Restrictions on transfer—TW Partners. Each TW Partner is generally permitted to directly or indirectly dispose of
its entire partnership interest at any time to a wholly owned affiliate of TWE (in the case of transfers by TWE) or to TWE,
TWC or a wholly owned affiliate of TWE or TWC (in the case of transfers by TW NY Cable). In addition, the TW Partners
are also permitted to transfer their partnership interests through a pledge to secure a loan, or a liquidation of TWE in which
TWC, or its affiliates, receives a majority of the interests of TWE-A/N held by the TW Partners. TWE is allowed to issue
additional partnership interests in TWE so long as TWC continues to own, directly or indirectly, either 35% or 43.75% of
the residual equity capital of TWE, depending on when the issuance occurs.
Restrictions on transfer—A/N Partner. A/N is generally permitted to directly or indirectly transfer its entire
partnership interest at any time to certain members of the Newhouse family or specified affiliates of A/N. A/N is also
permitted to dispose of its partnership interest through a pledge to secure a loan and in connection with specified
restructurings of A/N.
Restructuring rights of the partners. TWE and A/N each has the right to cause TWE-A/N to be restructured at any
time upon 12 months notice. Upon a restructuring, TWE-A/N is required to distribute the A/N Subsidiary with all of the
A/N Systems to A/N in complete redemption of A/N’s interests in TWE-A/N, and A/N is required to assume all liabilities
of the A/N Subsidiary and the A/N Systems. To date, neither TWE nor A/N has delivered notice of the intent to cause a
restructuring of TWE-A/N.
TWE’s regular right of first offer. Subject to exceptions, A/N and its affiliates are obligated to grant TWE a right of
first offer prior to any sale of assets of the A/N Systems to a third party.
TWE’s special right of first offer. Within a specified time period following the first, seventh, thirteenth and
nineteenth anniversaries of the deaths of two specified members of the Newhouse family (those deaths have not yet
occurred), A/N has the right to deliver notice to TWE stating that it wishes to transfer some or all of the assets of the
A/N Systems, thereby granting TWE the right of first offer to purchase the specified assets. Following delivery of this
notice, an appraiser will determine the value of the assets proposed to be transferred. Once the value of the assets has been
determined, A/N has the right to terminate its offer to sell the specified assets. If A/N does not terminate its offer,
TWE will have the right to purchase the specified assets at a price equal to the value of the specified assets determined by
the appraiser. If TWE does not exercise its right to purchase the specified assets, A/N has the right to sell the specified
assets to an unrelated third party within 180 days on substantially the same terms as were available to TWE.

Images of data visualizations:
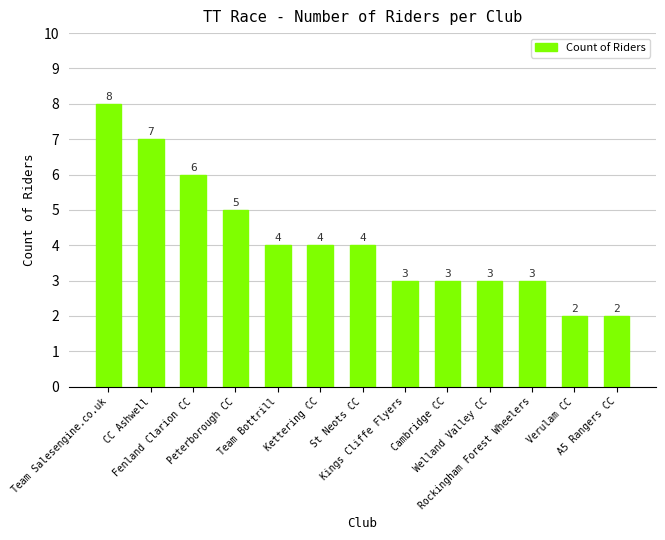

What is the maximum value shown in the chart?

8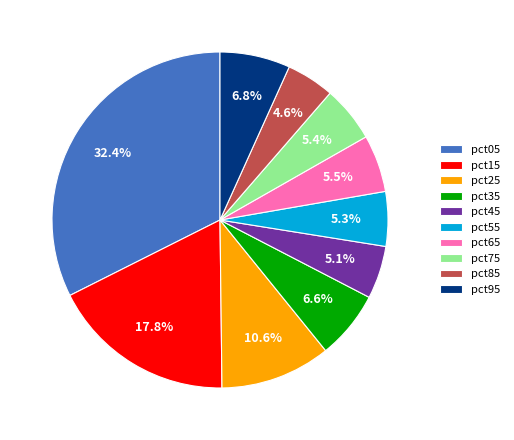

Does pct15 account for over 50% of the chart?

No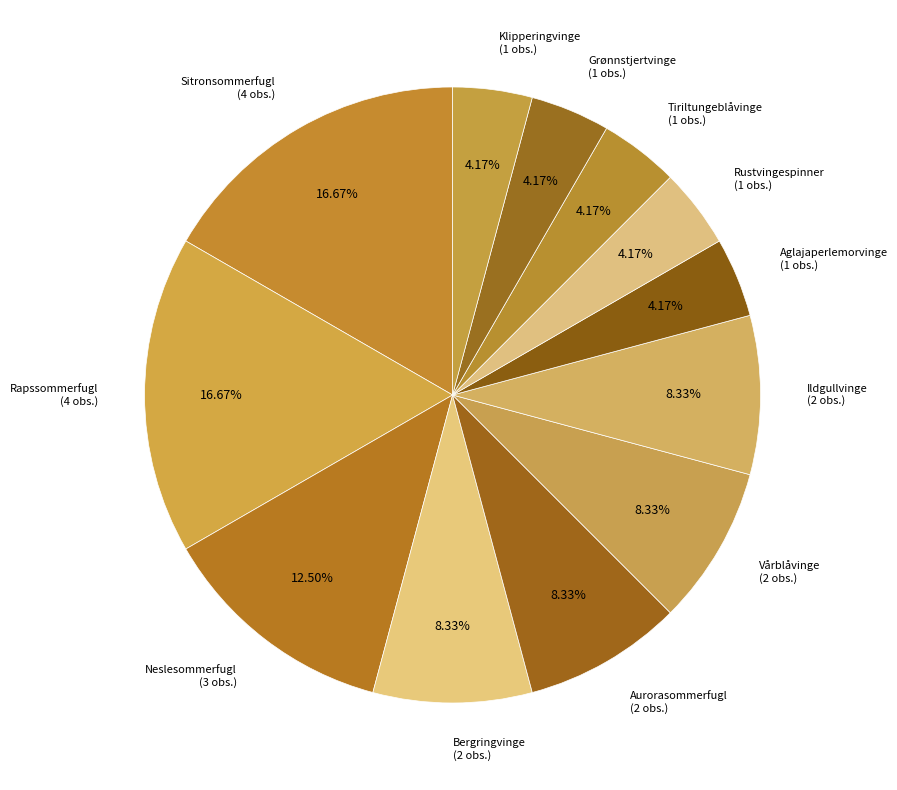

Do Tiriltungeblåvinge (1 obs.) and Rustvingespinner (1 obs.) together represent more than half of the pie?

No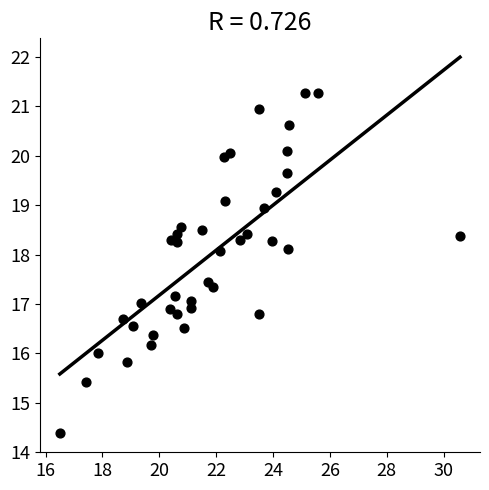

What is the range of Y values (max minus min)?

6.9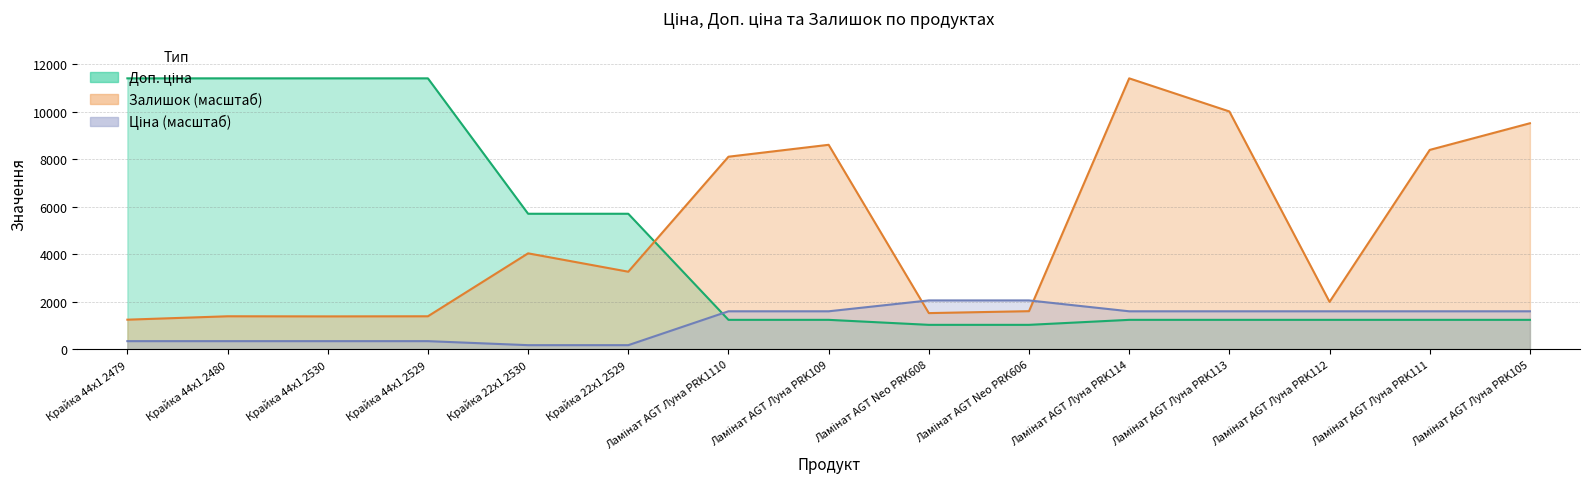

Which series has the widest spread of values?

Доп. ціна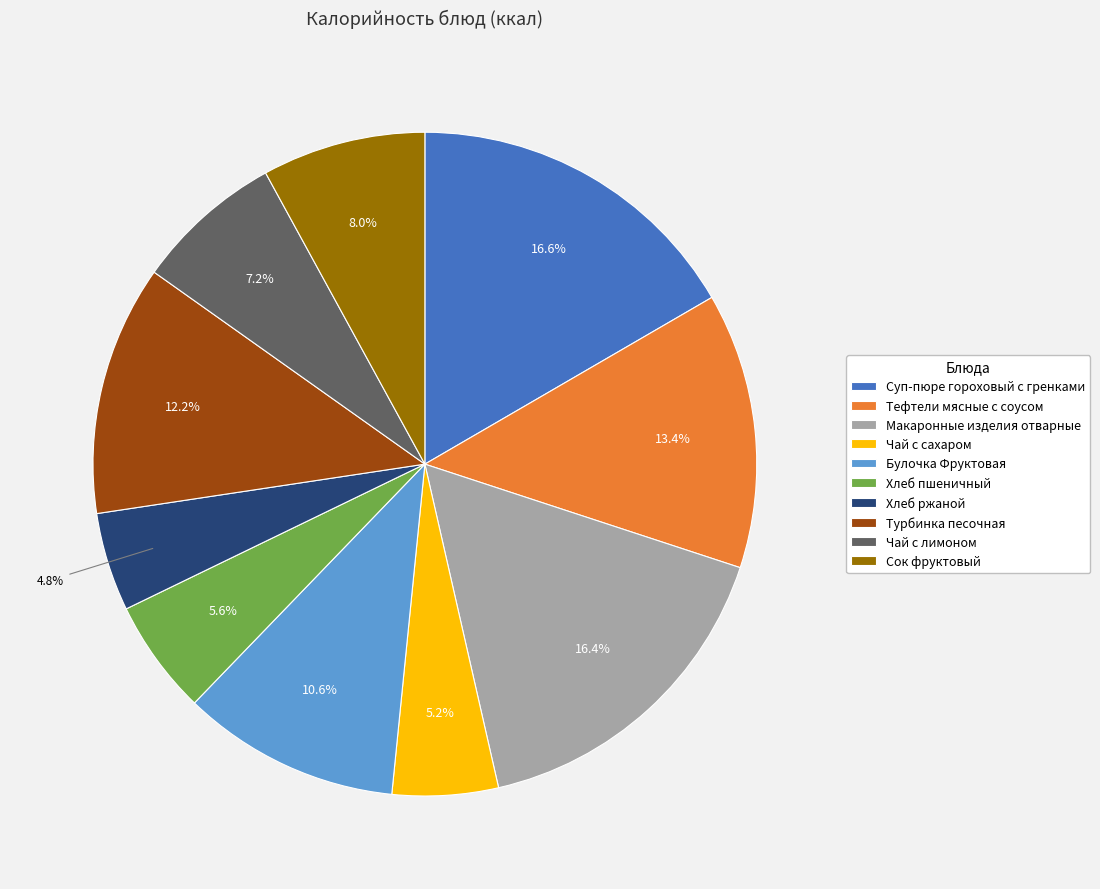

Is Чай с сахаром the majority of the pie?

No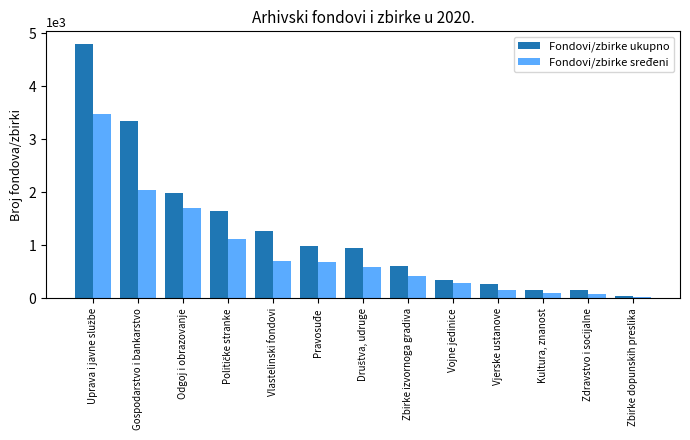

Which series has the largest total across all categories?

Fondovi/zbirke ukupno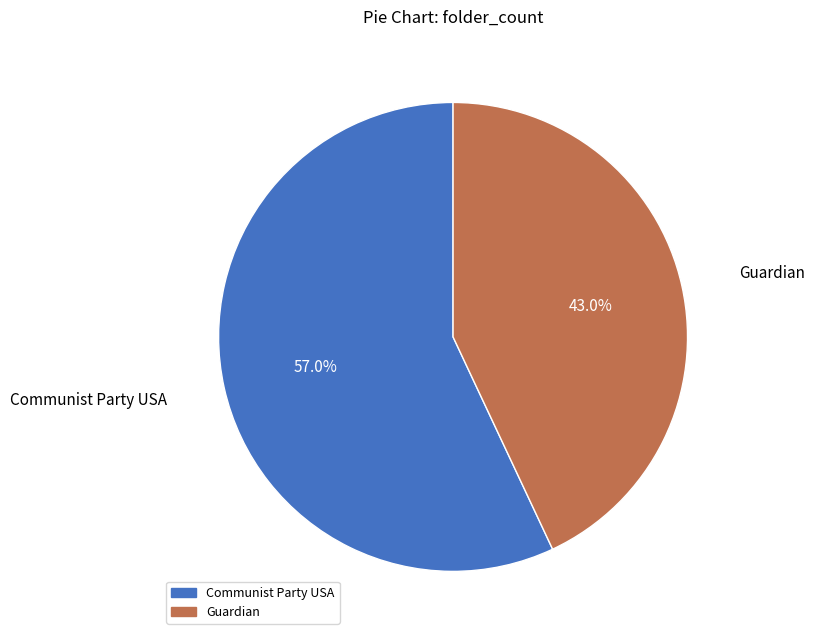

Is there a majority slice in this chart?

Yes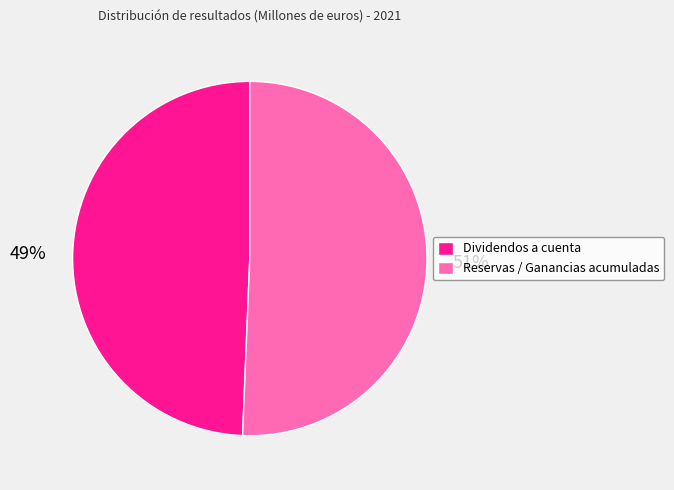

Is Dividendos a cuenta the majority of the pie?

No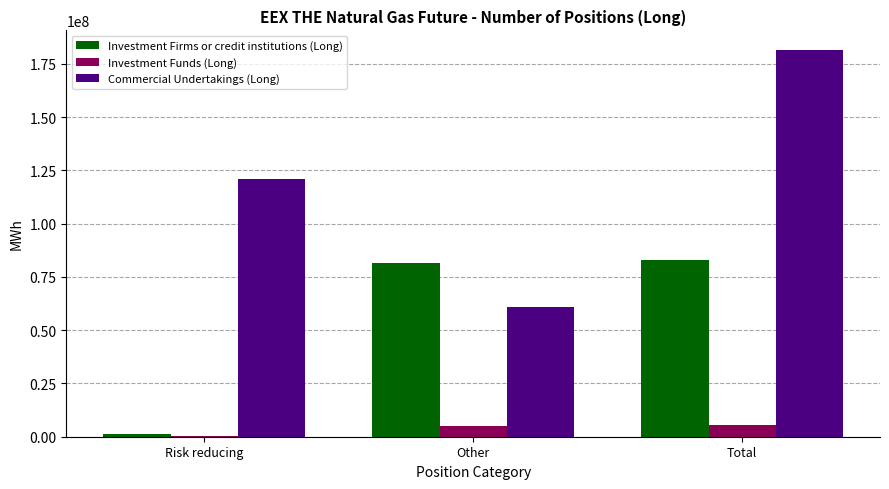

What is the sum of all Investment Funds (Long) values?

10544136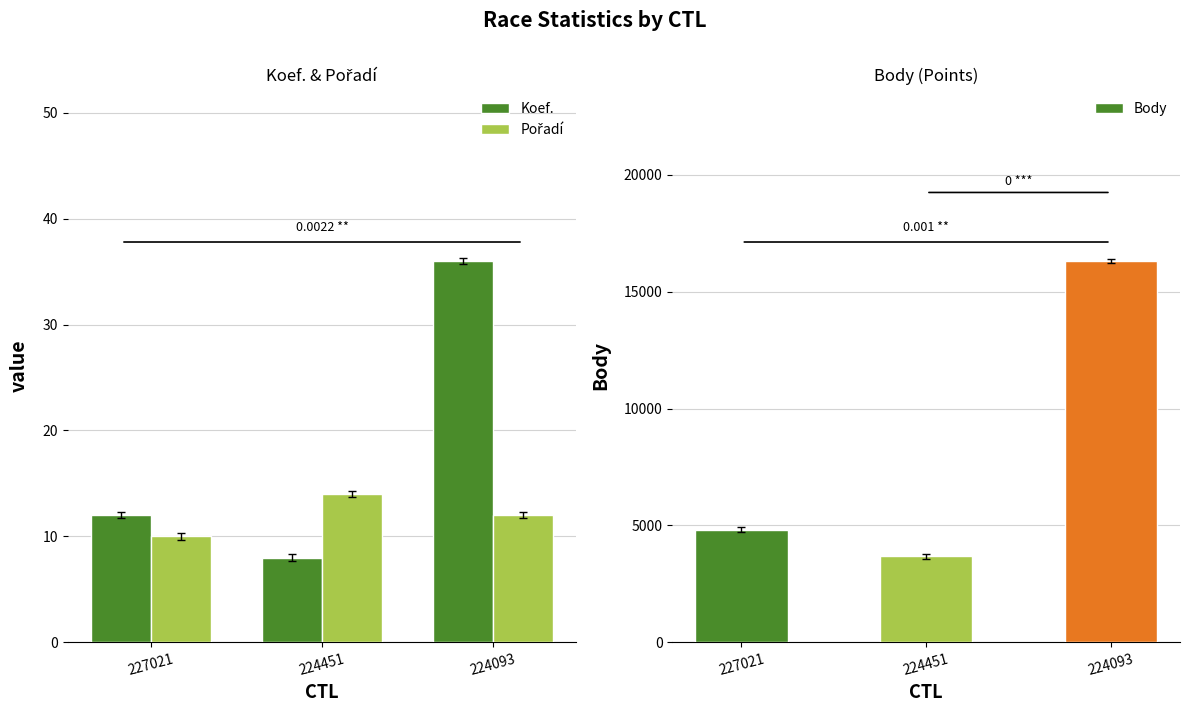

What is the greatest value displayed?

16315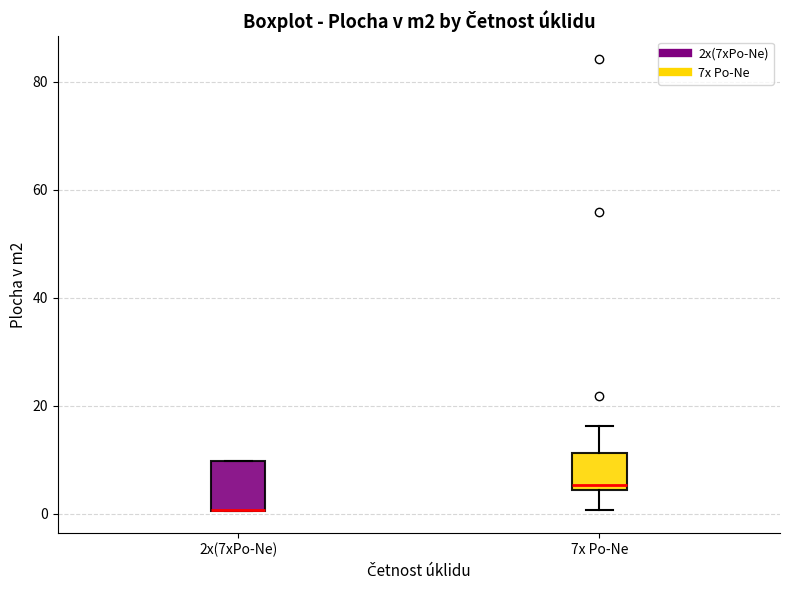

Where is the lower edge of the box for 2x(7xPo-Ne) on the y-axis? The values are not printed on the chart, so give them approximately, as read against the axis.

0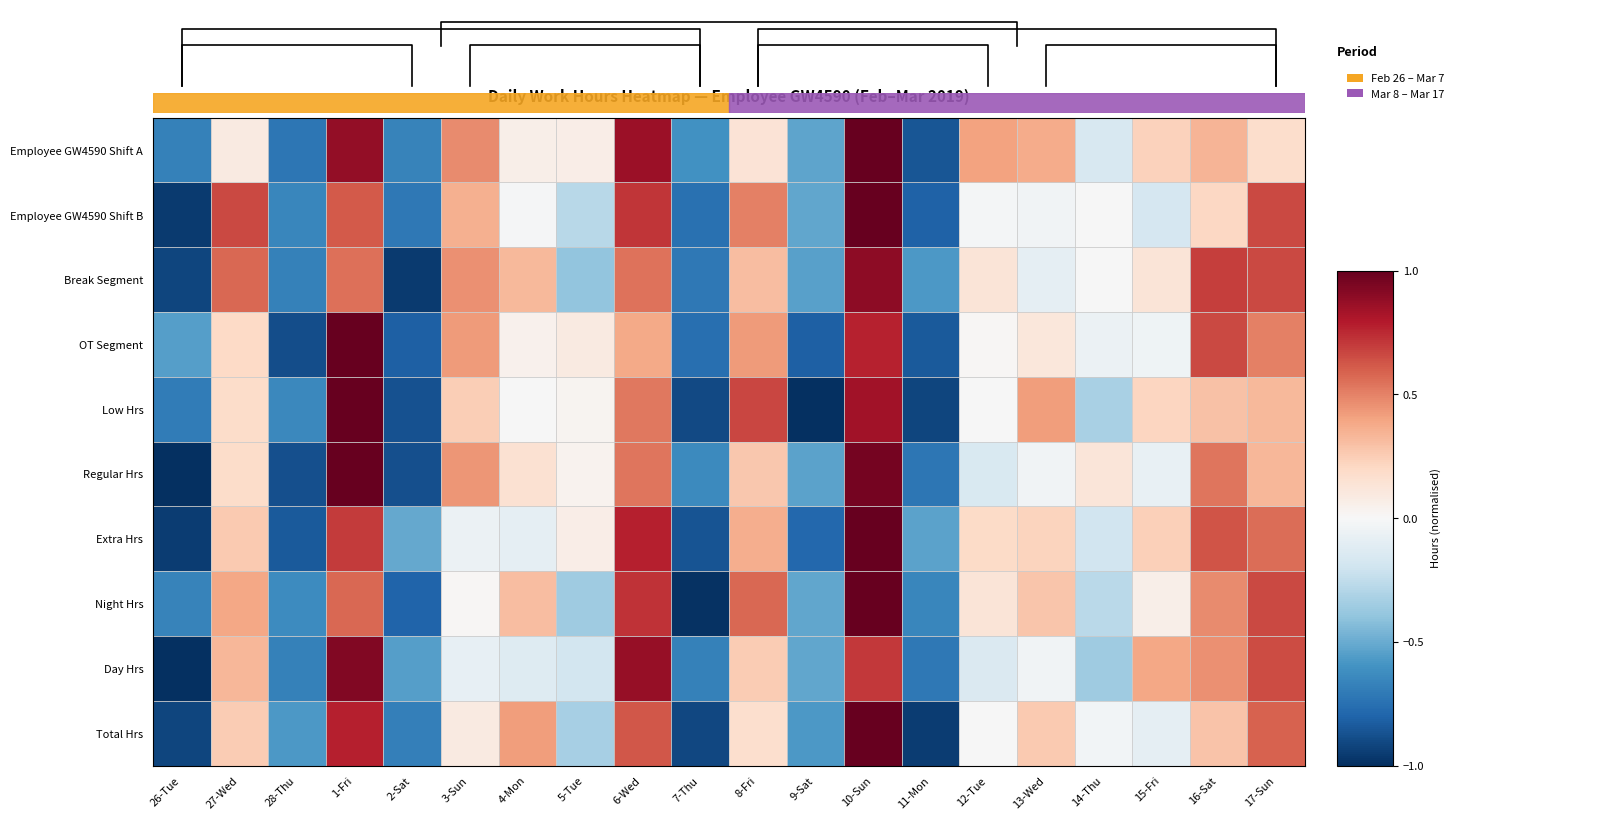

What is the minimum value shown in the chart?

-1.0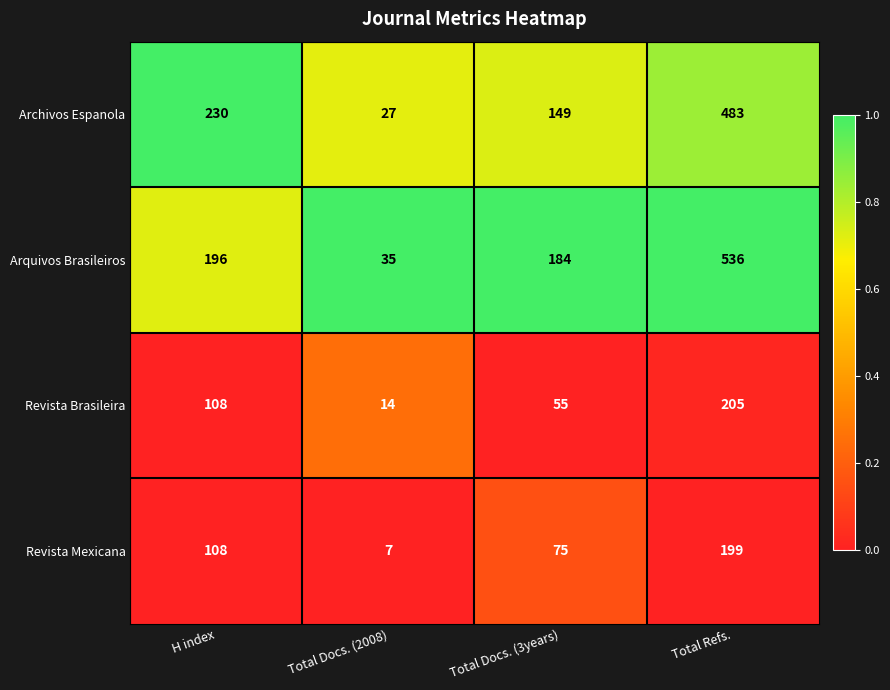

True or false: Arquivos Brasileiros has a value of 196 at H index.

True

> Job item A
According to the TWE-A/N partnership text, within how many days may A/N sell the specified assets to an unrelated third party if TWE does not exercise its right to purchase them?
> Job item B
Rewrite the paragraph of the TWE-A/N partnership text that begins "Restrictions on transfer—A/N Partner" as a short list, keeping its main facts.
> Job item C
Extend the TWE-A/N partnership text with the next passage, picking up after its final sentence.
The rows are material separate from the TWE-A/N partnership text.

> Expected output A
Within 180 days, on substantially the same terms as were available to TWE.

> Expected output B
- A/N may generally transfer its entire partnership interest, directly or indirectly, at any time to certain members of the Newhouse family or to specified affiliates of A/N.
- A/N may dispose of its partnership interest through a pledge to secure a loan.
- A/N may also dispose of it in connection with specified restructurings of A/N.

> Expected output C
Clearwire Communications
TWC holds a 4.7% equity interest in Clearwire Communications LLC (“Clearwire Communications”), the operating
subsidiary of Clearwire, a publicly traded company that was formed by the combination of the respective wireless
broadband businesses of Sprint and Clearwire Communications. During 2010, Clearwire deployed its 4G wireless
network in several cities, providing mobile broadband services to wholesale and retail customers. Clearwire’s Class A
Common Stock is listed for trading on the NASDAQ Global Select Market.
In connection with TWC’s initial investment in Clearwire Communications, TWC entered into wholesale
agreements with Clearwire and Sprint that allow TWC to offer wireless services utilizing Clearwire’s 4G WiMax
network and Sprint’s 3G CDMA network. See “—Services—Residential Services—High-speed Data Services” above. At
the same time, affiliates of TWC and the other Clearwire investors, including Intel Corporation (“Intel”), Google Inc.,
Comcast and Bright House Networks, LLC, entered into an operating agreement, an equity holders’ agreement and a
registration rights agreement (the “Registration Rights Agreement”) with Clearwire, and, other than Intel, a strategic
investor agreement governing certain rights and obligations of the parties with respect to the governance of Clearwire,
including director nominations, transfer and purchase restrictions on Clearwire’s common stock, rights of first refusal,
pre-emptive rights and tag-along rights. Under the Registration Rights Agreement, TWC is entitled to two demand
registration rights (other than demands to file a registration statement on Form S-3) as long as the securities to be
registered have an aggregate price to the public of not less than $50 million. On December 21, 2009, Clearwire filed a
shelf registration statement providing for the registration and sale of all Clearwire securities held by TWC as of such date.